The inherent compressibility of natural gas allows for a significant volume of gas to be compressed within a pipeline. As pressure increases, the phenomenon known as 'line pack' occurs, wherein additional gas molecules act as a buffer against demand fluctuations. As demand for natural gas increases, pressure starts dropping in a linear fashion. Volumetric gas can be reduced without crashing the pressure.
Conversely, hydrogen is single atom elemental gas with a compressibility factor of almost one. Without the bonus of line pack that we are afforded with natural gas, a hydrogen-mixed gas system will need to be smarter than natural gas infrastructure. Furthermore, delivering a green or renewables-based hydrogen product means relying on sources that are variable and intermittent. Solar only works when the sun is shining and wind only works when the wind is blowing. To respond to that on/off nature of production, with the on/off nature of downstream demand, communication between all parts of the system needs to be revolutionized, and this can only be done with a fiber network.
Connectivity Evolution
The next evolution of connectivity will involve microgrids, fiber to the meter and fiber to the home. With smart grids operational, the power producer no longer needs to worry about demand spikes. For example, the system would offer the ability to control when an electric vehicle will receive charge in certain geographical areas, or the ability to draw power back from water heaters, shut down HVAC systems etc. Because the demands on usage become leveled off, this has the potential to deliver tremendous cost savings to the power producers. This real time control only becomes possible over high-speed networks, whether at home or in the field.

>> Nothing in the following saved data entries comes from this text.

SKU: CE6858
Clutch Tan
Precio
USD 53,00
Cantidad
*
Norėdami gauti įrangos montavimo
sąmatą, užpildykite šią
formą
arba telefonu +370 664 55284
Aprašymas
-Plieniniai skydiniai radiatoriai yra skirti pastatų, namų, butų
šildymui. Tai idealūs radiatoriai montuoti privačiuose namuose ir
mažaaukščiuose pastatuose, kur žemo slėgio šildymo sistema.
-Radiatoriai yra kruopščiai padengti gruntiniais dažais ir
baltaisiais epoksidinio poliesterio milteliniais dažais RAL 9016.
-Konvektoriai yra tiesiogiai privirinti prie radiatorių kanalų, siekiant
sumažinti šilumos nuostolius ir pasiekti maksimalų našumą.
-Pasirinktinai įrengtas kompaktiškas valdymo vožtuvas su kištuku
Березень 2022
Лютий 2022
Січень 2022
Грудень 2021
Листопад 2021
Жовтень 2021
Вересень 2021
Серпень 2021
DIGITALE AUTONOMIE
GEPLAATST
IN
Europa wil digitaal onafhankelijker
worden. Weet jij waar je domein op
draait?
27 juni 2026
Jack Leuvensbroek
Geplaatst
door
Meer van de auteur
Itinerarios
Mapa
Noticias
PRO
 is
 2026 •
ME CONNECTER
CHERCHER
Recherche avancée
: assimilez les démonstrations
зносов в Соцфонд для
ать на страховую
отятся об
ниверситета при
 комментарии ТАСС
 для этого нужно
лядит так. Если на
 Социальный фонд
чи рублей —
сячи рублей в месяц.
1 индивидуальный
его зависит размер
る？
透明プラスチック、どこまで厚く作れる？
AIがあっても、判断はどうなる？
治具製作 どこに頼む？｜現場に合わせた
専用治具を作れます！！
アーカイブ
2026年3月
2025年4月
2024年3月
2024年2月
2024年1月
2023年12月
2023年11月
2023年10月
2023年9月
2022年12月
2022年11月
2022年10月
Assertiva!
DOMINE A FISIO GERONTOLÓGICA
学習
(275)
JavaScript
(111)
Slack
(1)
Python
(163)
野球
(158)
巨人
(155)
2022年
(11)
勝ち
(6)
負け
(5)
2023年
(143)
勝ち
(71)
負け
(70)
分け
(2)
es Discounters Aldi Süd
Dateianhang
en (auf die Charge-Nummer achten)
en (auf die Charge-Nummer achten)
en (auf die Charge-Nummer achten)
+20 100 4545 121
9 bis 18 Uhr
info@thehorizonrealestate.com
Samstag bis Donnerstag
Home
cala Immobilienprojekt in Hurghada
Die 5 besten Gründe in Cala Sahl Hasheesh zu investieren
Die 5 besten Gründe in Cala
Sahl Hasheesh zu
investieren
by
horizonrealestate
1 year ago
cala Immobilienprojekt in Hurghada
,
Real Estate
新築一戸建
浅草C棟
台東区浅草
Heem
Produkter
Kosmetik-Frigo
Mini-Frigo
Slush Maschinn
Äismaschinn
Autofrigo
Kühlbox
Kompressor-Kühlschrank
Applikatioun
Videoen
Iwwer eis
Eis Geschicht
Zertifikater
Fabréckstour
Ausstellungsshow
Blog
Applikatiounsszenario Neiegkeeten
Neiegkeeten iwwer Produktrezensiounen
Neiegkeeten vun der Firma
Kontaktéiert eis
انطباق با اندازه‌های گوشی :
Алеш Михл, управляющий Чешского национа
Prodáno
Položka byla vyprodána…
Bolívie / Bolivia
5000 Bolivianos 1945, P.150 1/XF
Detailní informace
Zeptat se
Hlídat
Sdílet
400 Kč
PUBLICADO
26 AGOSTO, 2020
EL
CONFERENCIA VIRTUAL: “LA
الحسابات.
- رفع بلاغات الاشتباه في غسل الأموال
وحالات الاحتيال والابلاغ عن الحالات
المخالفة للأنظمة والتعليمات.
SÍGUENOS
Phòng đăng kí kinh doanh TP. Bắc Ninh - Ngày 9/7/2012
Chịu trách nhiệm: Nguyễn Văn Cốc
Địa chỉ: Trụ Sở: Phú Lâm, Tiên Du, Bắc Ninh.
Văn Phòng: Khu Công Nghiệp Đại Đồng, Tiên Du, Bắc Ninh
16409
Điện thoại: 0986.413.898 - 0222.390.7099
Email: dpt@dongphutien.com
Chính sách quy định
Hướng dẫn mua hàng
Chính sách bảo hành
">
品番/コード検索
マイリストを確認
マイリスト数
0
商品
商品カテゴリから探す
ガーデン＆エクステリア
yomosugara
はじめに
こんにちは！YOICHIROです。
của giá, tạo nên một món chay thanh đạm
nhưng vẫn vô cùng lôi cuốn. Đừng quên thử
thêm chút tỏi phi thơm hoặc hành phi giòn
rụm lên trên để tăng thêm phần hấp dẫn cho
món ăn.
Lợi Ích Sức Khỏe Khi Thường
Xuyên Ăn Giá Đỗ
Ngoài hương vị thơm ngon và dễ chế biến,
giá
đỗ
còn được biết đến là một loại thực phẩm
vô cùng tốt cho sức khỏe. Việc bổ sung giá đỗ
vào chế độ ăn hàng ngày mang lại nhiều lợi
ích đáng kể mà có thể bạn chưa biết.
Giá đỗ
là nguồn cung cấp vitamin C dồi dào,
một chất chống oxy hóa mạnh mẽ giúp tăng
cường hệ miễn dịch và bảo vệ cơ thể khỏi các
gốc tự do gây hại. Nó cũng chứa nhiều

Undoubtedly, energy domain technology is transitioning towards a more dynamic system aimed at ensuring a stable supply while effectively managing demand spikes through drawing upon a diverse mix of energy sources. Incorporating fiber connectivity into sensors is crucial for gaining comprehensive insights into system operations. Additionally, implementing a control scheme, powered by either Artificial Intelligence or a straightforward demand response calculation, is essential for effective management.
The back systems must be put in place that allow grid modernization to be achieved. This capability allows for the segmentation of grids and enables switching, not only within homes but also across the network. This ensures that power can always be swiftly restored.
Summary
Regardless of the exact utilities mix of the future, fiber will serve as the backbone for any future scenario, and it is already in progress. ENTRUST is currently working with several investor-owned-utilities (IOUs) in the southeastern United States who are connecting their assets via fiber. An IOU in Chattanooga, Tennessee, has deployed fiber throughout the city. Now, they can monitor and take corrective action and automatically restore power to the entire population of the city within minutes of a storm passing through.
In conclusion, the integration of fiber optics with energy consumption presents a pathway to optimize resource utilization in the face of escalating demands for energy and communication data. Leveraging fiber technology can enhance energy efficiency and better manage the strain on renewable energy grids, ensuring the sustainability of our digital lifestyles and supporting infrastructure as we progress further into the digital age.